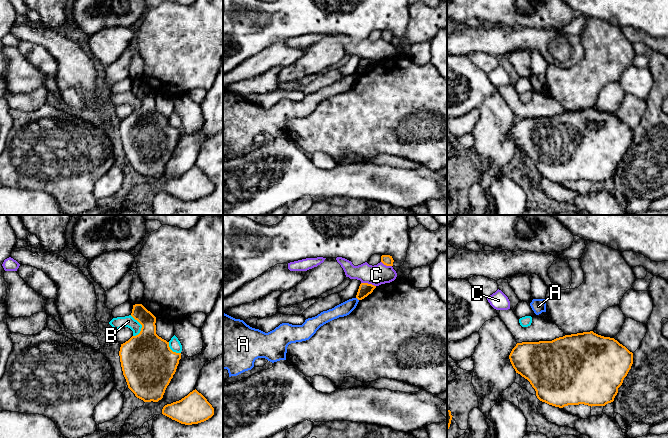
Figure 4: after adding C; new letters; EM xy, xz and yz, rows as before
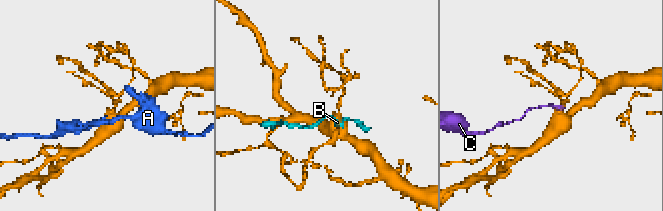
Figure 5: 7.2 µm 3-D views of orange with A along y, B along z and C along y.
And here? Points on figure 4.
A: contact xz (357, 74); calibres 100 and 110 nm; different neuron
B: contact xy (141, 100); calibres 360 and 100 nm; different neuron
C: contact xz (367, 59); calibres 100 and 160 nm; different neuron
Same neuron: none

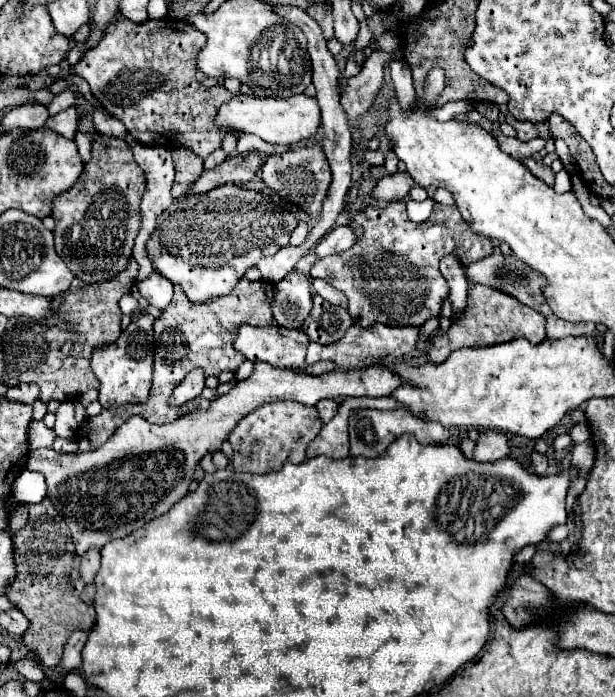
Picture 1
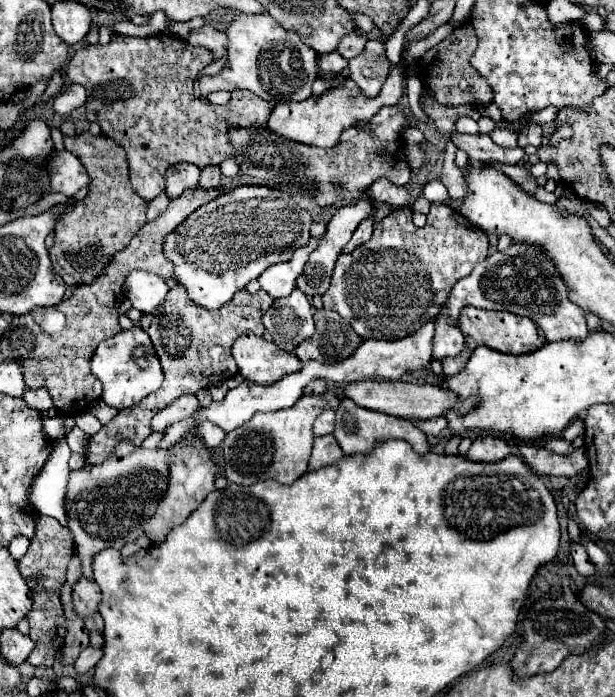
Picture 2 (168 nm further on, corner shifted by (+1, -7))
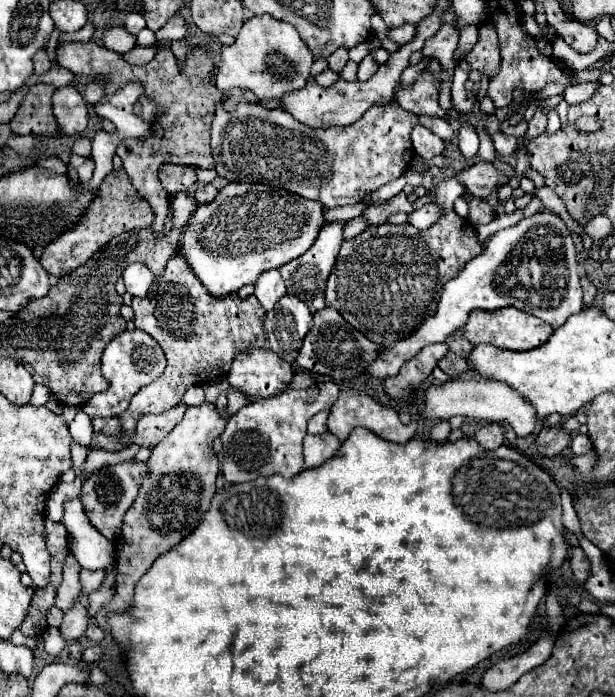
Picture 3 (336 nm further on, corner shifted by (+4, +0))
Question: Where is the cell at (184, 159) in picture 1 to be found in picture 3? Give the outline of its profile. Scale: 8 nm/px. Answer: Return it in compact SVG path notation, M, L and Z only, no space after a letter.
M166 163L160 167L160 183L170 195L178 191L188 191L196 183L196 169L188 165Z

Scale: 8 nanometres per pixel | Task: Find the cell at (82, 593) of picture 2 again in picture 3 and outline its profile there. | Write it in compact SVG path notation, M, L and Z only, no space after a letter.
M76 599L74 605L64 613L64 621L60 625L60 633L62 633L62 637L66 641L80 639L84 635L86 627L88 627L88 623L90 623L88 609L80 599Z

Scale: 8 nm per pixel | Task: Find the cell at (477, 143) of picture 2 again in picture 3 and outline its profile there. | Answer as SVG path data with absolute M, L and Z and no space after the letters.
M420 117L420 125L424 125L426 129L430 129L434 135L438 135L444 143L450 143L450 141L454 141L454 137L456 137L456 133L454 133L454 129L452 129L452 125L446 121L446 119L442 119L442 117Z

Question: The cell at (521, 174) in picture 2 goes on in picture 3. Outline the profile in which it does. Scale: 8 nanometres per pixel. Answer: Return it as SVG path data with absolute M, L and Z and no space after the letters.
M478 161L460 173L460 181L466 185L466 189L472 195L486 199L494 189L508 183L508 177L500 173L494 163Z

=-=-=

Exercise description:
The answer must be the lines from the one containing "Scale: 8 nm per" through the last line of the records, written out exactly; please include nothing more.

Solution:
Scale: 8 nm per pixel | Task: Find the cell at (477, 143) of picture 2 again in picture 3 and outline its profile there. | Answer as SVG path data with absolute M, L and Z and no space after the letters.
M420 117L420 125L424 125L426 129L430 129L434 135L438 135L444 143L450 143L450 141L454 141L454 137L456 137L456 133L454 133L454 129L452 129L452 125L446 121L446 119L442 119L442 117Z

Question: The cell at (521, 174) in picture 2 goes on in picture 3. Outline the profile in which it does. Scale: 8 nanometres per pixel. Answer: Return it as SVG path data with absolute M, L and Z and no space after the letters.
M478 161L460 173L460 181L466 185L466 189L472 195L486 199L494 189L508 183L508 177L500 173L494 163Z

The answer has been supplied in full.